"""

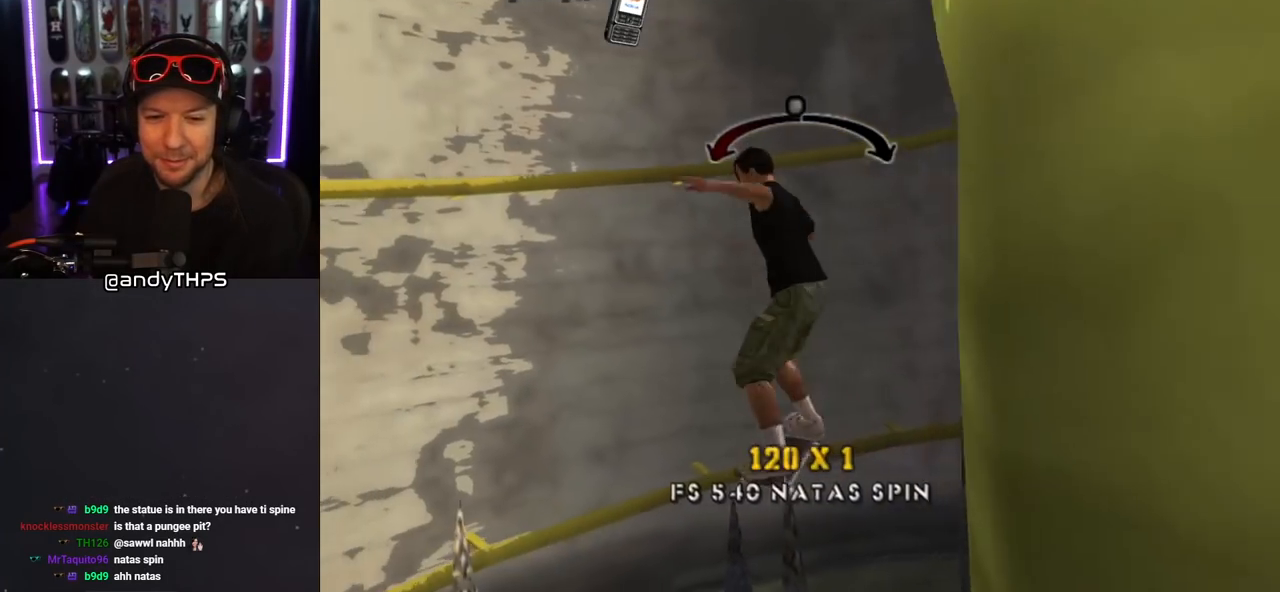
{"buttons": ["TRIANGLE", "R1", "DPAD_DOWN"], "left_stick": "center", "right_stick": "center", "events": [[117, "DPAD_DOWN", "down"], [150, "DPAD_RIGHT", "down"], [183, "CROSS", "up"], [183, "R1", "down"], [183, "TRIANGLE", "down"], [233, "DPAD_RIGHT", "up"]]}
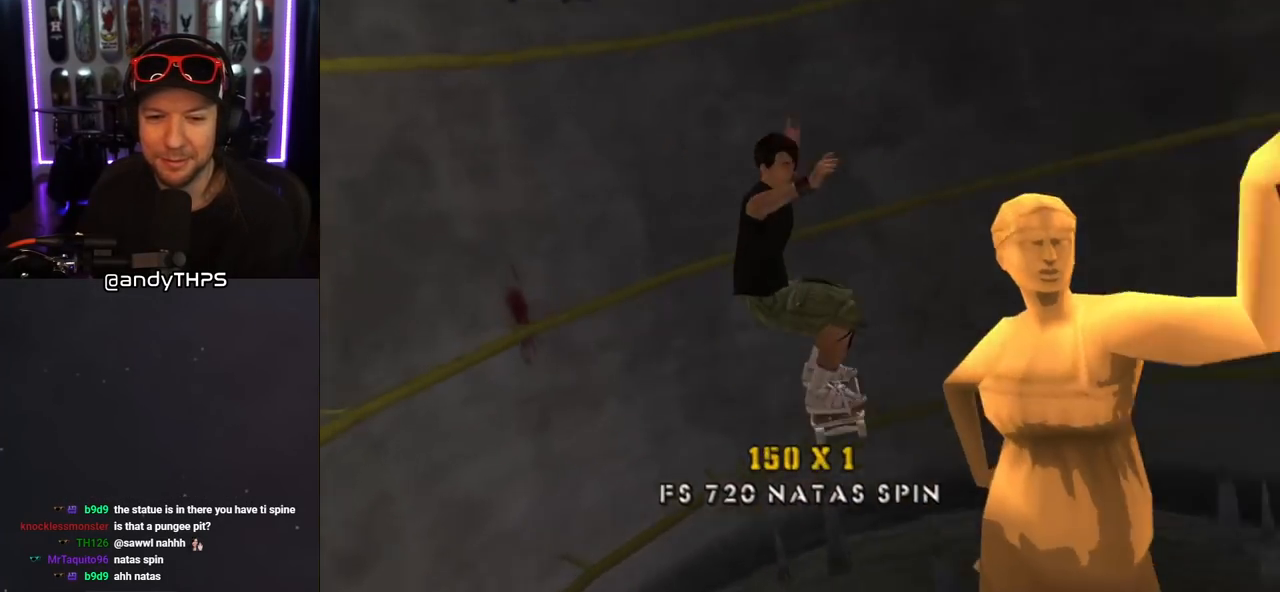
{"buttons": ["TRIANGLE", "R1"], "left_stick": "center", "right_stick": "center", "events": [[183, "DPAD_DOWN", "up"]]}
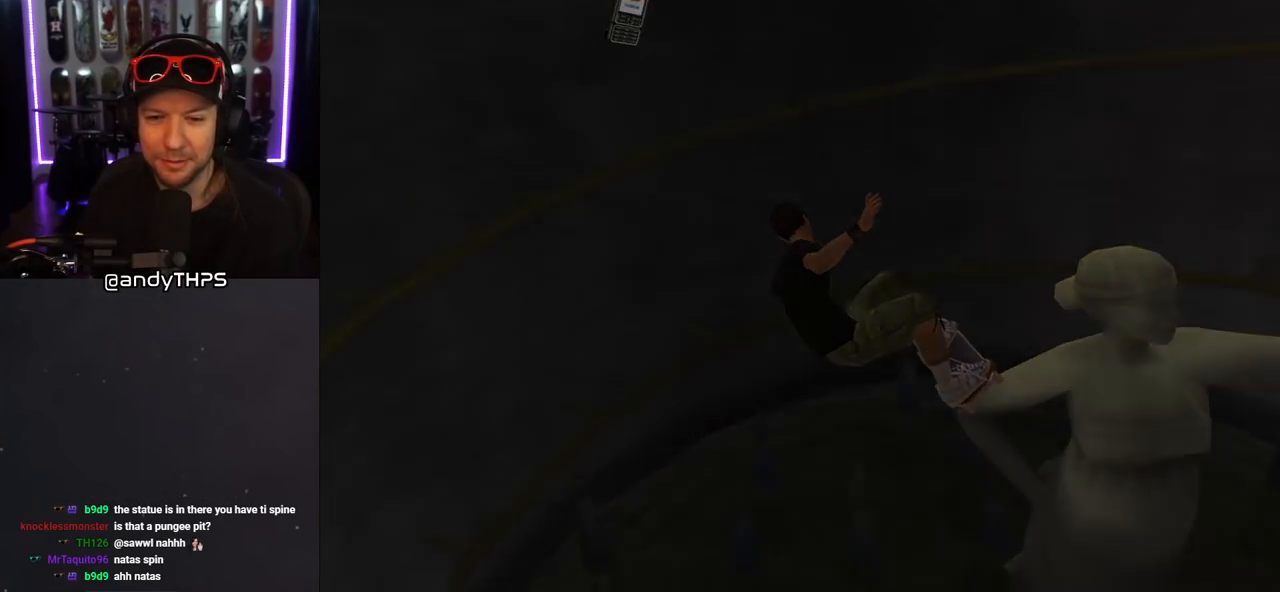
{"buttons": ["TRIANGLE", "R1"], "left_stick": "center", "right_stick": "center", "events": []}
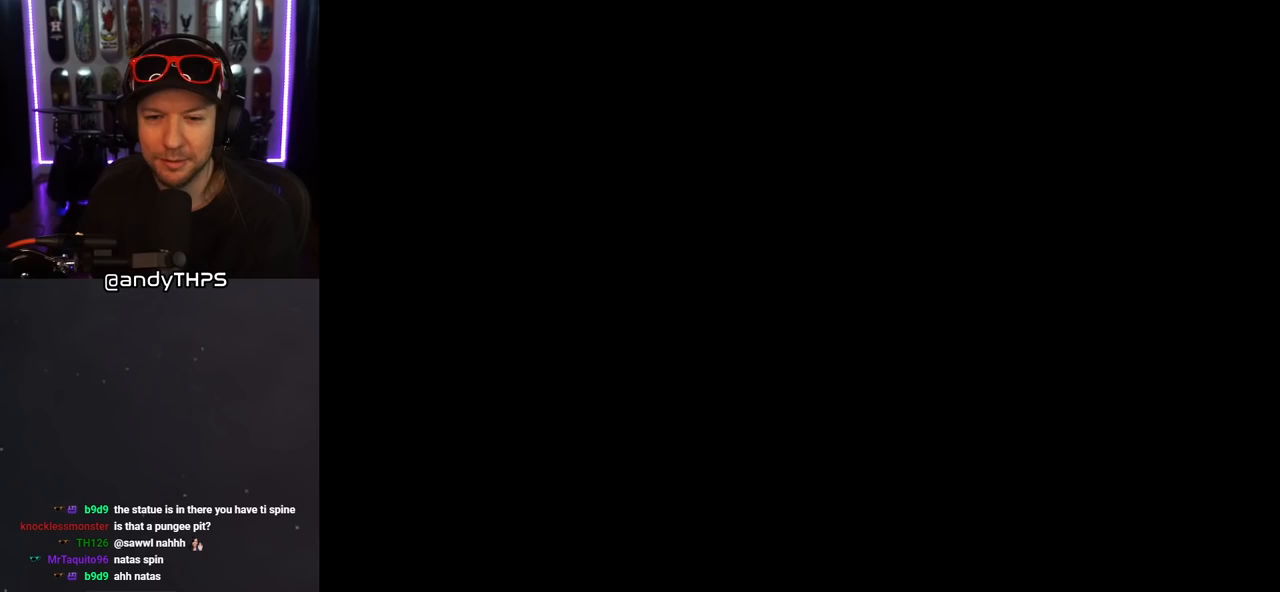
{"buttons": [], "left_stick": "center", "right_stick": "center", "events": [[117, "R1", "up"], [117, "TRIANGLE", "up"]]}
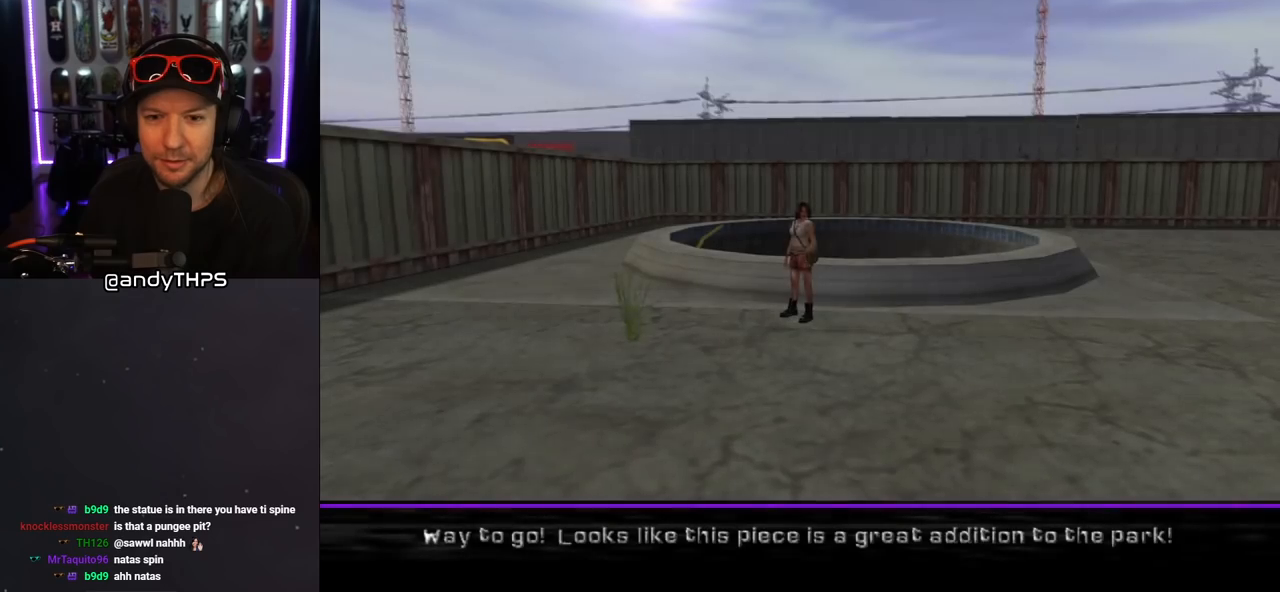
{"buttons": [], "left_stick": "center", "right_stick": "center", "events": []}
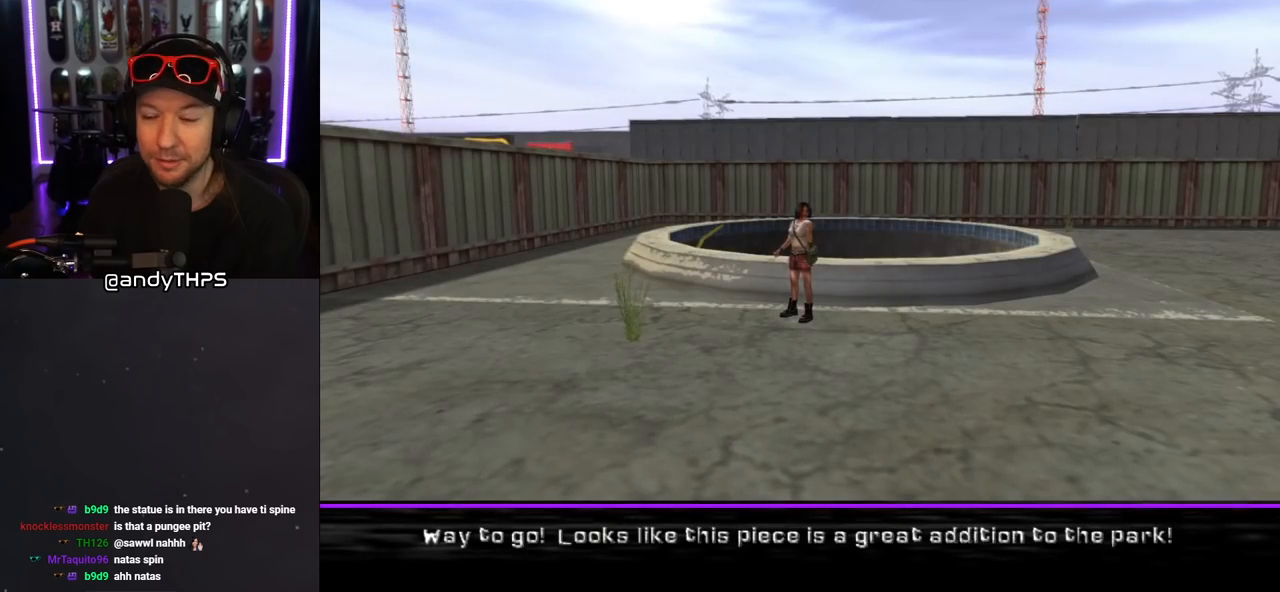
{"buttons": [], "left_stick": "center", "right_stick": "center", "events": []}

"""

■ BRIEF
Give the complete material again, exactly as written. Do not include the pictures.

■ YOUR RESPONSE
{"buttons": ["TRIANGLE", "R1", "DPAD_DOWN"], "left_stick": "center", "right_stick": "center", "events": [[117, "DPAD_DOWN", "down"], [150, "DPAD_RIGHT", "down"], [183, "CROSS", "up"], [183, "R1", "down"], [183, "TRIANGLE", "down"], [233, "DPAD_RIGHT", "up"]]}
{"buttons": ["TRIANGLE", "R1"], "left_stick": "center", "right_stick": "center", "events": [[183, "DPAD_DOWN", "up"]]}
{"buttons": ["TRIANGLE", "R1"], "left_stick": "center", "right_stick": "center", "events": []}
{"buttons": [], "left_stick": "center", "right_stick": "center", "events": [[117, "R1", "up"], [117, "TRIANGLE", "up"]]}
{"buttons": [], "left_stick": "center", "right_stick": "center", "events": []}
{"buttons": [], "left_stick": "center", "right_stick": "center", "events": []}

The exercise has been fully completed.